_Aim of the exercise_
Decide whether each statement below agrees with the project summary on forest diversity, answering yes or no and quoting the deciding words of the summary. 1. Current prediction methods are expected to yield useful predictions. 2. The project uses the same models to predict outcomes of current global change. 3. The research aims to strengthen links between ecology and computer science.

*** Text excerpt Section Begins ***

Forests can potentially support many species, but not all do. Understanding why forests support different numbers of species and how forest diversity can be threatened by climate change, land-cover change, and rising atmospheric CO2 requires data and modeling approaches that account the for complex interactions among species and with their environment. We must assimilate information derived from many sources, including field experiments, monitoring, and remote sensing. Current methods for prediction cannot take advantage of the disparate types of information currently available, and they necessarily ignore many of the important variables. They cannot be expected to yield useful predictions.
This project proposes to exploit new computational methods to incorporate the many types of information available and to assess the factors that affect biodiversity. To accomplish these goals the project involves combining powerful new techniques in computational statistics, algorithms, and data structures with extensive data on ecological interactions. We integrate these new tools to test the assumptions that diversity is maintained specific competitive relationships among species, disturbance, or a combination thereof. We use the same models to predict potential outcomes of current global change.
The intellectual merits of the proposed activity include new insight into the factors that control diversity in nature (as opposed to in simple models), which is a basic requirement for wise stewardship of forest resources and biotic diversity. Moreover, the technical advances, particularly the integration of modern computation with ecological process, will be of immediate application for a range of environmental issues.
The broader impacts of the proposed research will include understanding of forest management and conservation, carbon sequestration, responses to climate change and rising CO2, and invading species. Our research will also establish stronger links between ecology and computer science.

*** Text excerpt Section Ends ***
*** Recorded data Section Begins ***

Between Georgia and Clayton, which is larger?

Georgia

*** Recorded data Section Ends ***

_Solved exercise_
1. No: "They cannot be expected to yield useful predictions."
2. Yes: "We use the same models to predict potential outcomes of current global change."
3. Yes: "Our research will also establish stronger links between ecology and computer science."